San Diego -- Let the Max Scherzer sweepstakes begin!

With word late Tuesday night that Jon Lester had finally made his decision -- he's going to the Cubs on a six-year, $155-million deal -- all eyes are turning to member 1B of the Big Three.

That would be Scherzer.

There has been little dialogue about him to this point, but that's because so many teams were focused on Lester.

Lester decided on the Cubs over the Red Sox, Giants and, apparently, Dodgers.

Many of the Lester losers now are scrambling for a backup plan, and Scherzer, 31, is a pretty good one.

But Scherzer's not an automatic fallback for other teams, given the apparent price tag.

Agent Scott Boras is shooting for $200 million, which is absurd -- except that, as one agent said, "Boras always finds a way."

Here's a quick look at 10 clubs that could be in the mix for the ace right-hander, who's shined for the Tigers the last five years.

Yankees: There are some folks who say they'll go hard after Scherzer, and some who say their interest isn't what it appears. This we know: They've got unlimited resources. But they've also still paying a broken-down CC Sabathia, who's a harsh reminder just how risky it is to pay pitchers big bucks well into their 30s.
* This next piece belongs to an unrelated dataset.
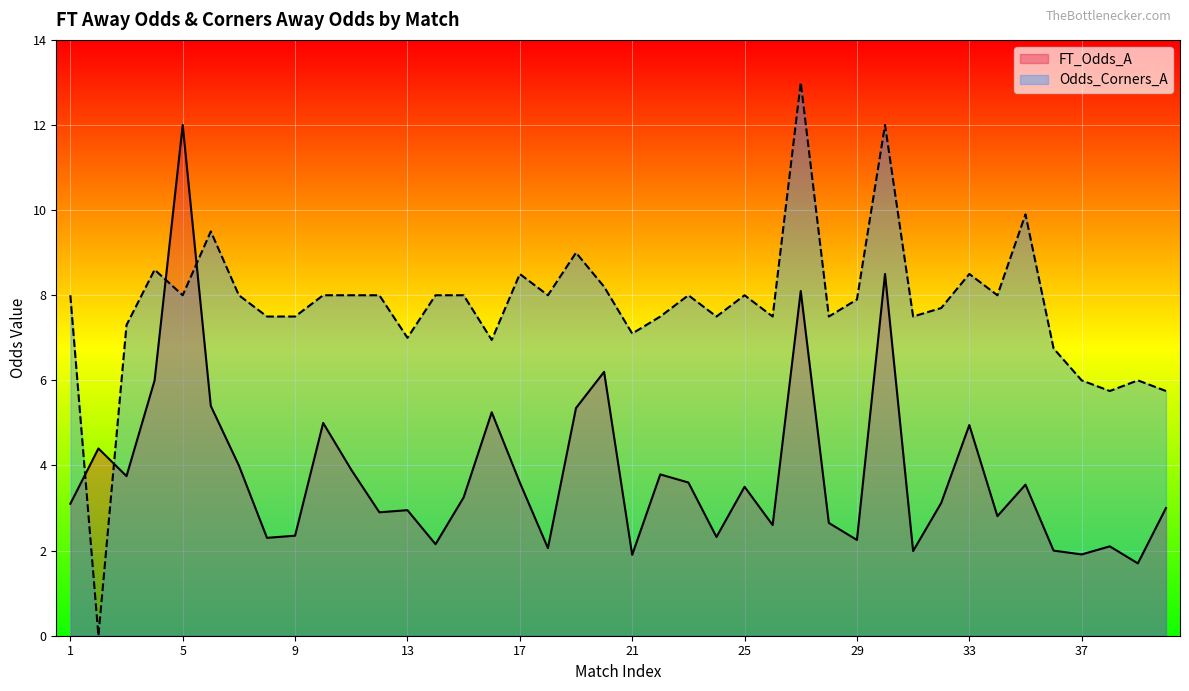

Which has a higher value, 36 or 28?

28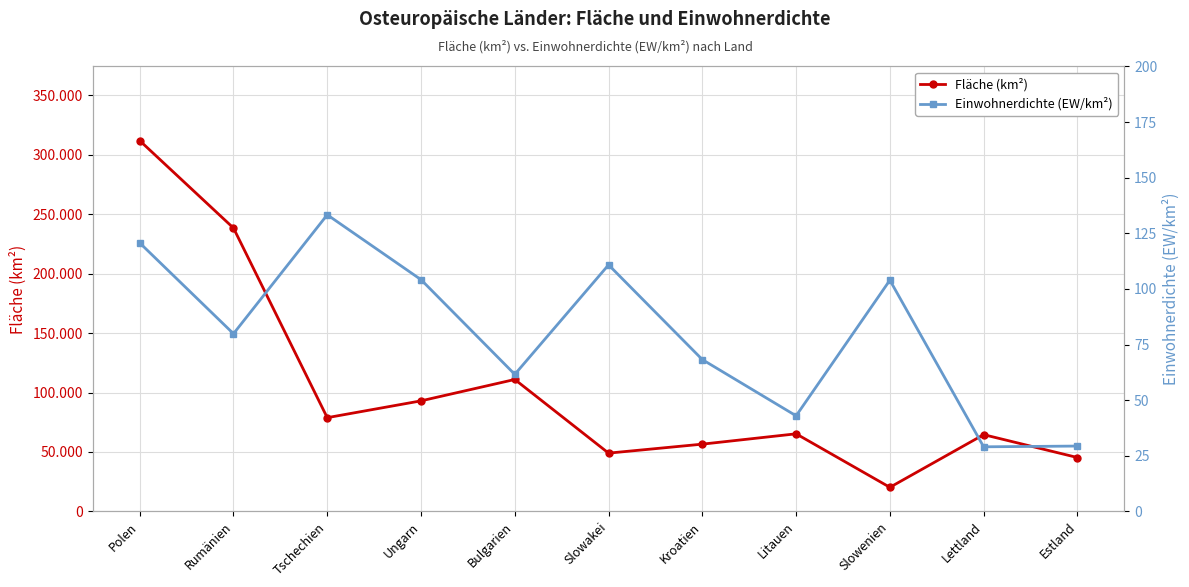

In Fläche (km²), how many points are lower than both neighbors (excluding endpoints)?

3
Tigers: Contrary to how some interpreted Dave Dombrowski's comments Tuesday, the Tigers aren't out on Scherzer. Nor are they likely to greatly increase their initial $144-million offer. Mike Ilitch loves big stars, and hasn't seen a significant free agent that he wanted to leave Detroit during the team's return to winning.

Nationals: Not every team has a very good relationship with Boras, the mega-agent who'd consider selling his soul to get an extra 10 bucks on a contract. But the Nationals do, and have shown willingness to spend big in recent years. A Scherzer deal could make Jordan Zimmermann or Doug Fister available in a trade.
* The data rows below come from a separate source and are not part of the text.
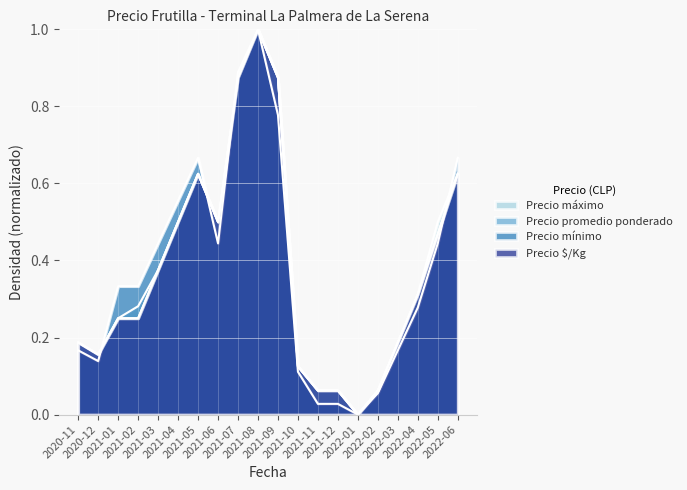

What is the average value of the Precio promedio ponderado series?

0.4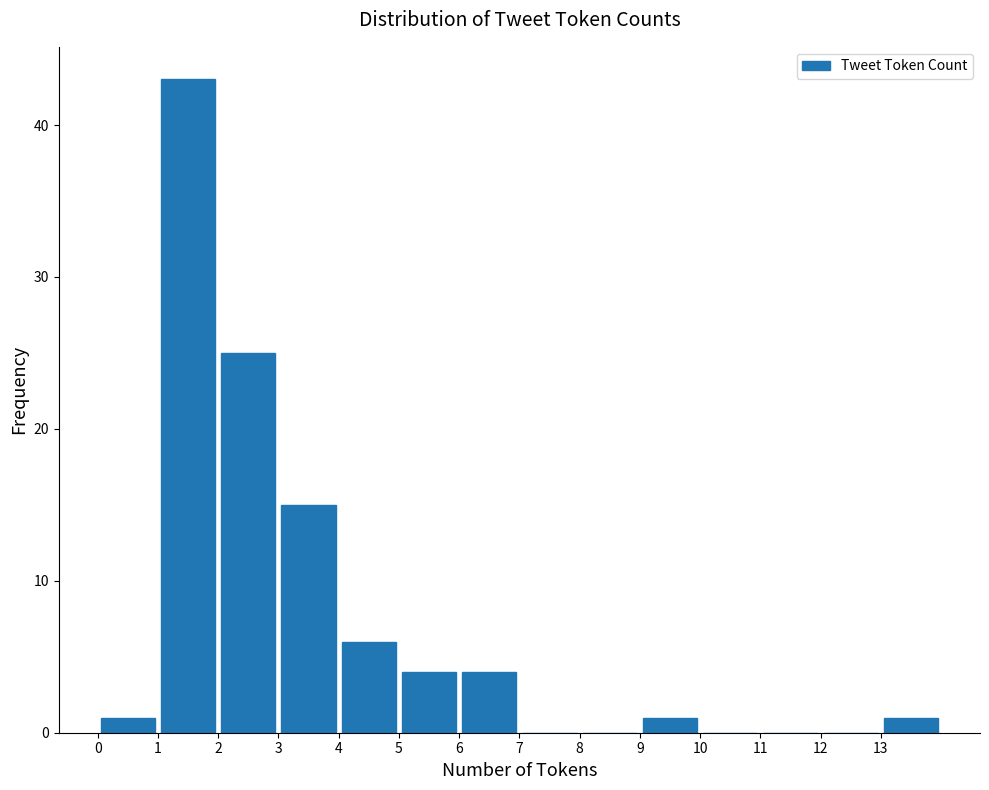

Reading left to right, transcribe this chart: for each bar, give the range it covers on the x-axis and its height. The values are not printed on the chart, so give them approximately, as read against the axis.

0 to 1: 1
1 to 2: 43
2 to 3: 25
3 to 4: 15
4 to 5: 6
5 to 6: 4
6 to 7: 4
7 to 8: 0
8 to 9: 0
9 to 10: 1
10 to 11: 0
11 to 12: 0
12 to 13: 0
13 to 14: 1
Giants: This is a team to watch. They've have a great five-year run, winning three World Series, but they haven't had a very good offseason. They watched Pablo Sandoval leave for the Red Sox, and then whiffed on Lester. They've got freed-up cash. And they could want to make a statement.
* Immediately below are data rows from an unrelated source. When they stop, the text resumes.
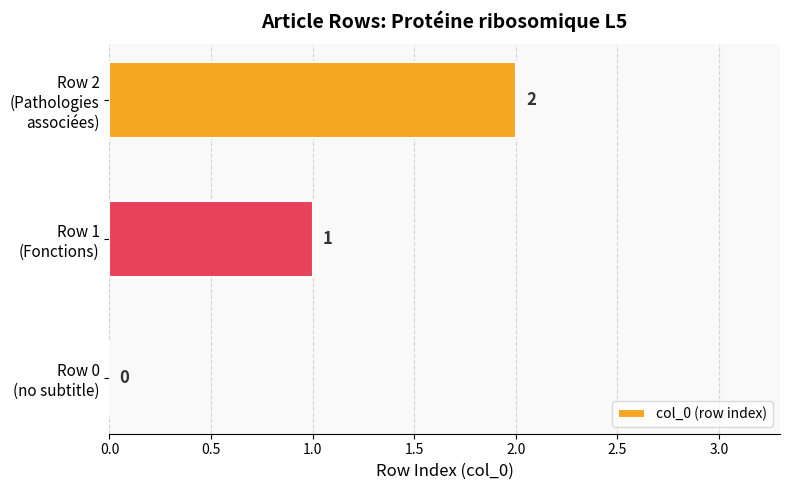

How many values are between 0 and 2?

3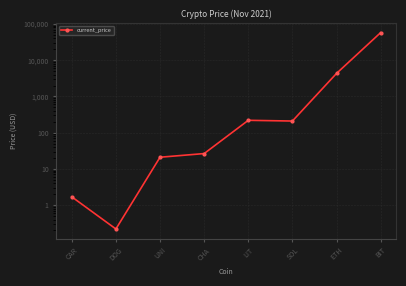

How many series are shown in this chart?

1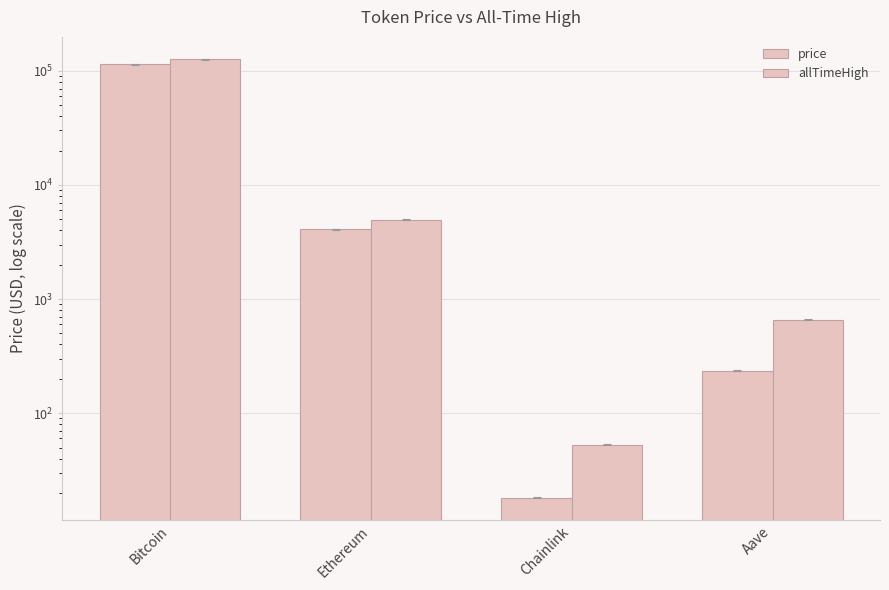

True or false: price has a value of 4091.3 at Ethereum.

True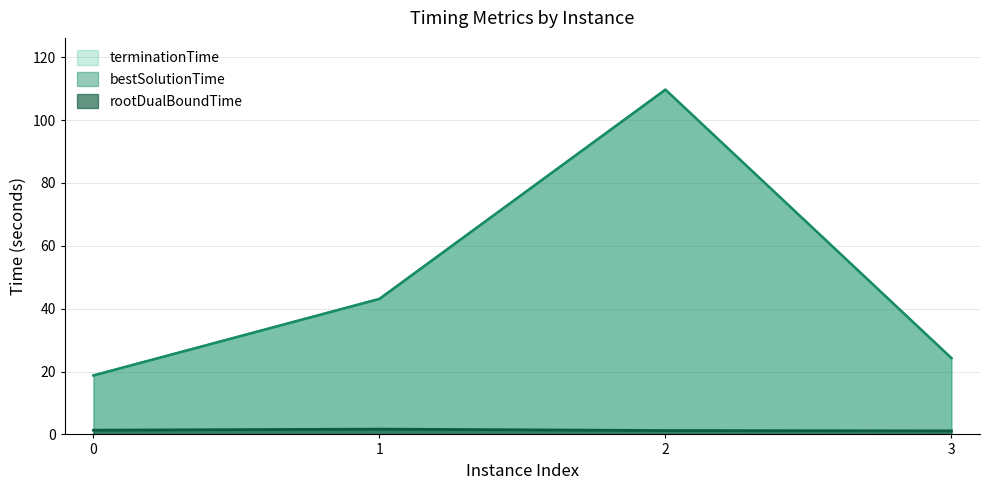

How many series are shown in this chart?

3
Red Sox: Some assume since they missed on Lester, they'll turn to Scherzer. Not buying it, especially since they apparently only offered Lester $135 million. They are very uneasy about spending big on pitching, and they despise going more than five years. James Shields is more likely going here.

Dodgers: Another team that supposedly was in on Scherzer, but weren't taken overly seriously. They've got as much money to spend as anybody, but have little to show for the behemoth payroll the last few years. Andrew Friedman was brought in to make smarter purchases. Scherzer might not qualify.

White Sox: This is a darkhorse, given they've had their problems with Boras in the past -- and they've never been the most spend-happy team. But they might be changing their ways, given the Adam LaRoche and Zach Duke signings, and the trade for Jeff Samardzija. Scherzer would put them over the hump.

Rangers: They're only on this list because they desperately need pitching, and they've spent big in the past. Problem is, they've spent big in the past, and have huge contracts for Shin-Soo Choo and Prince Fielder already on the books. Not sure there's room for another $160M deal. They need better value.

Blue Jays: It's doubtful they've got the money, though they've had another bold offseason, signing Russell Martin and trading for Josh Donaldson. Their offense has the pieces to be the most feared in the game, but starting pitching has huge shortcomings and, in current state, makes them a non-contender.

Cardinals: This is a team I heard floated around earlier this week, and there's some sense to be made -- especially given it'd be a homecoming for Scherzer, who grew up in Chesterfield, Mo. But St. Louis isn't known for breaking the bank. This is, after all, a team that let a legend, in Albert Pujols, leave town.